▸ Requirement: The records that follow are to be copied word for word. Pictures should be omitted.

(Lens and sensor metadata)
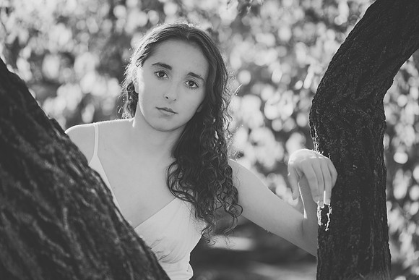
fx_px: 1071
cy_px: 140
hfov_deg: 22.1
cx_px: 210
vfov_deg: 14.9
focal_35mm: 92
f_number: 2.8
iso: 200
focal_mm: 92
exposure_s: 1/250
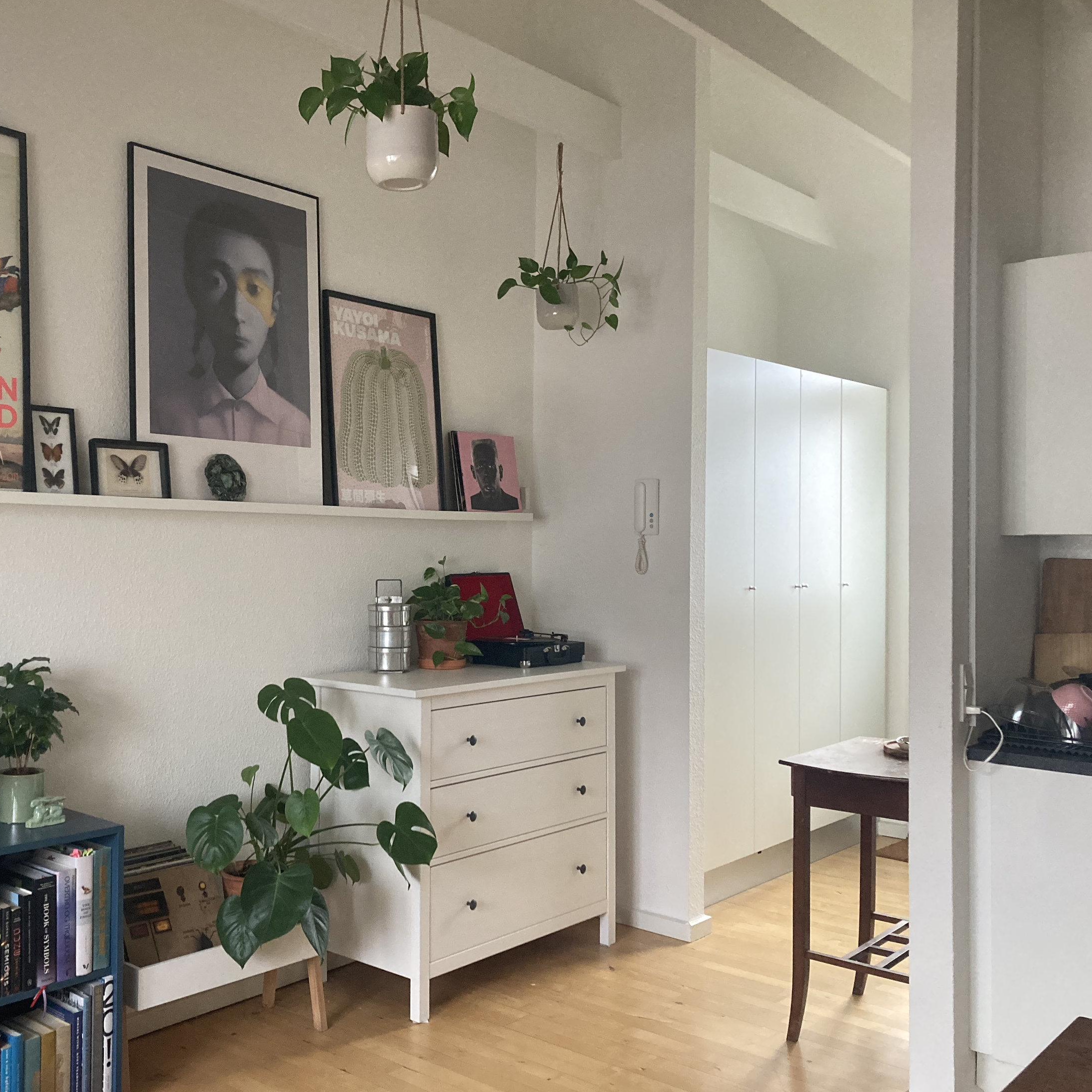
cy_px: 535
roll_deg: -0.6
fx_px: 1213
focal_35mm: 34
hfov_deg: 48.0
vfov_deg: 48.4
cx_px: 410
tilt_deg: +0.2
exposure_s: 1/60
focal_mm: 3.99
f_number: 1.8
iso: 250
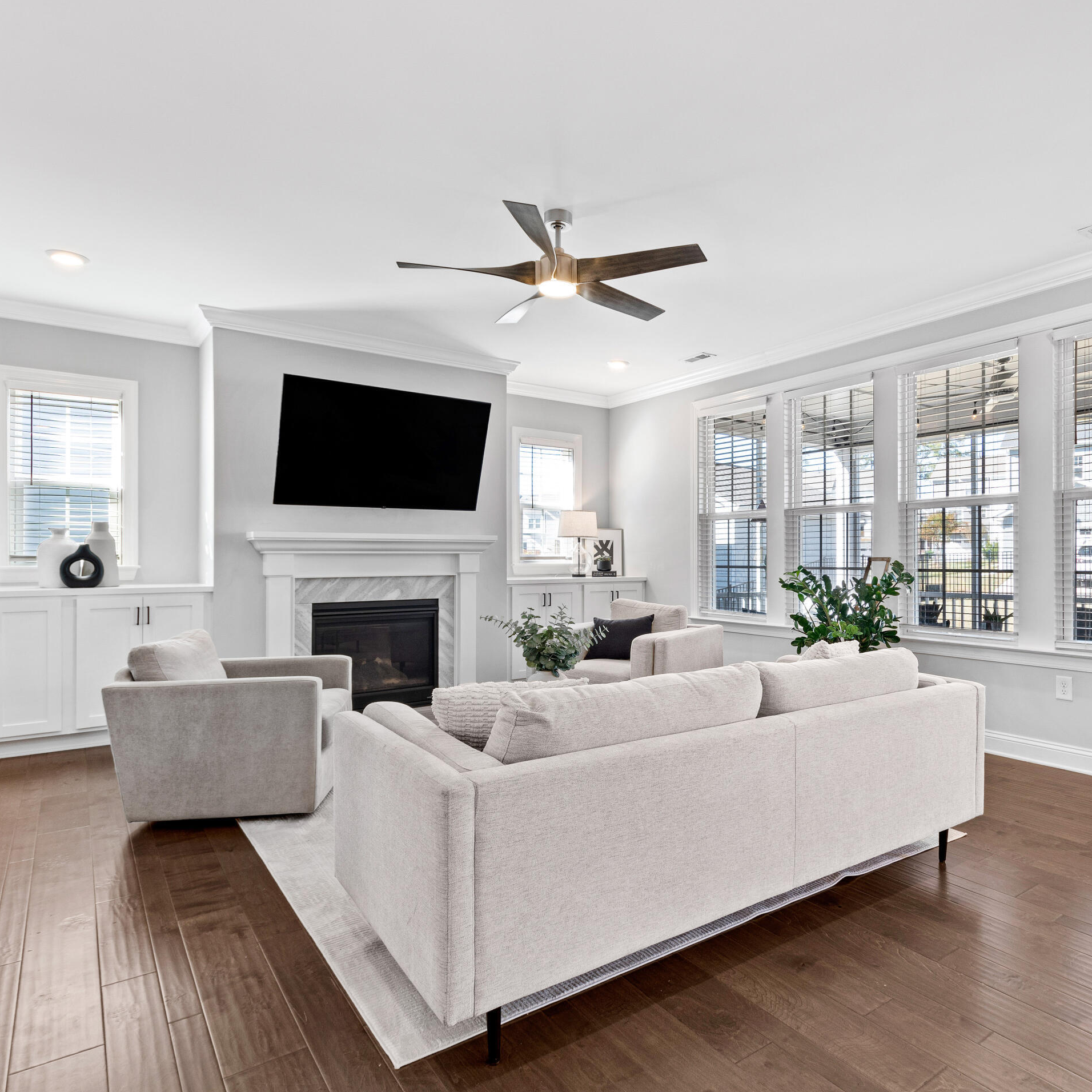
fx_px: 714
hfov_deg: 74.2
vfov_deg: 74.8
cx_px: 644
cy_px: 547
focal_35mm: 20
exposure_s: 1/1.67
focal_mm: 10
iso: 100
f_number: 8
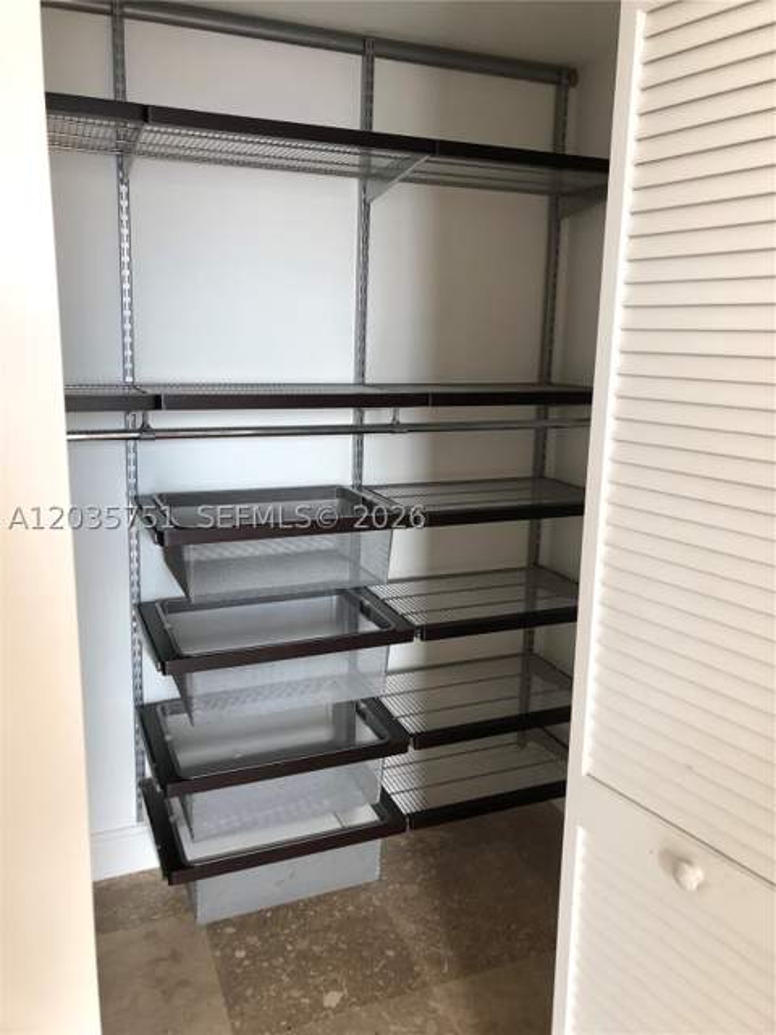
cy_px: 518
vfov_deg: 63.4
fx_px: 837
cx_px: 388
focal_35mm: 28
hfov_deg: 49.7
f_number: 1.8
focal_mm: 3.99
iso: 40
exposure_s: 1/20
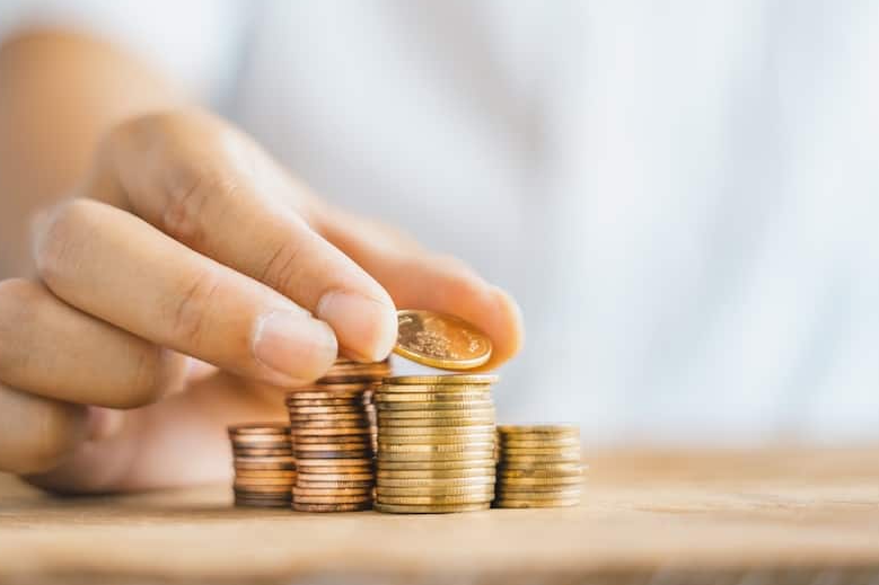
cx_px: 427
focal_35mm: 77
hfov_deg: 26.3
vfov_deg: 17.6
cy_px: 169
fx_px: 1880
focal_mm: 50
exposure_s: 1/125
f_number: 1.8
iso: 200
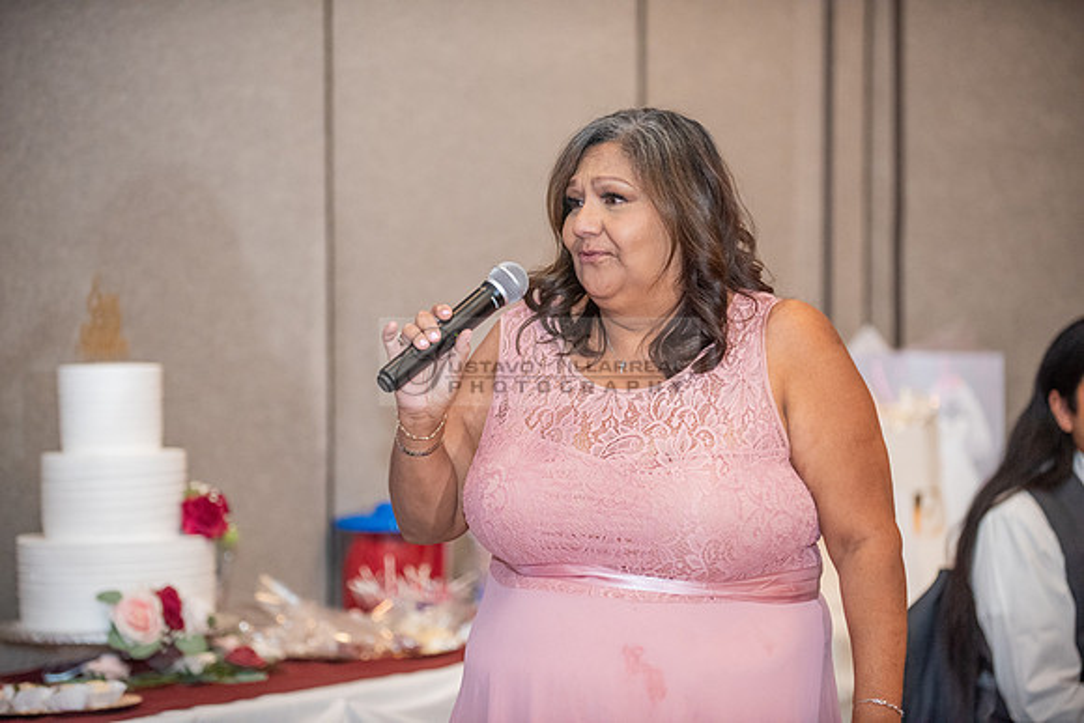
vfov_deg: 10.6
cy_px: 362
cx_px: 542
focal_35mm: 130
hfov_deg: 15.8
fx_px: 3915
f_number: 2.8
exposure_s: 1/250
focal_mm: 130
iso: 3200
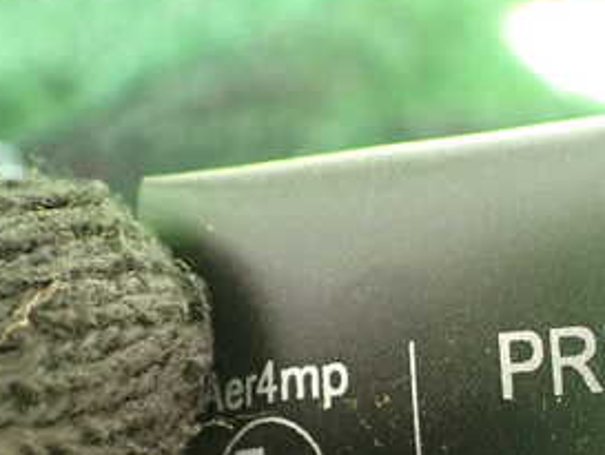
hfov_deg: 29.1
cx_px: 419
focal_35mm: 66
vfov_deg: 21.8
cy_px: 395
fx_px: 1154
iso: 800
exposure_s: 1/125
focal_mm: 5.4
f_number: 2.3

▸ Response to the exercise:
fx_px: 1071
cy_px: 140
hfov_deg: 22.1
cx_px: 210
vfov_deg: 14.9
focal_35mm: 92
f_number: 2.8
iso: 200
focal_mm: 92
exposure_s: 1/250
cy_px: 535
roll_deg: -0.6
fx_px: 1213
focal_35mm: 34
hfov_deg: 48.0
vfov_deg: 48.4
cx_px: 410
tilt_deg: +0.2
exposure_s: 1/60
focal_mm: 3.99
f_number: 1.8
iso: 250
fx_px: 714
hfov_deg: 74.2
vfov_deg: 74.8
cx_px: 644
cy_px: 547
focal_35mm: 20
exposure_s: 1/1.67
focal_mm: 10
iso: 100
f_number: 8
cy_px: 518
vfov_deg: 63.4
fx_px: 837
cx_px: 388
focal_35mm: 28
hfov_deg: 49.7
f_number: 1.8
focal_mm: 3.99
iso: 40
exposure_s: 1/20
cx_px: 427
focal_35mm: 77
hfov_deg: 26.3
vfov_deg: 17.6
cy_px: 169
fx_px: 1880
focal_mm: 50
exposure_s: 1/125
f_number: 1.8
iso: 200
vfov_deg: 10.6
cy_px: 362
cx_px: 542
focal_35mm: 130
hfov_deg: 15.8
fx_px: 3915
f_number: 2.8
exposure_s: 1/250
focal_mm: 130
iso: 3200
hfov_deg: 29.1
cx_px: 419
focal_35mm: 66
vfov_deg: 21.8
cy_px: 395
fx_px: 1154
iso: 800
exposure_s: 1/125
focal_mm: 5.4
f_number: 2.3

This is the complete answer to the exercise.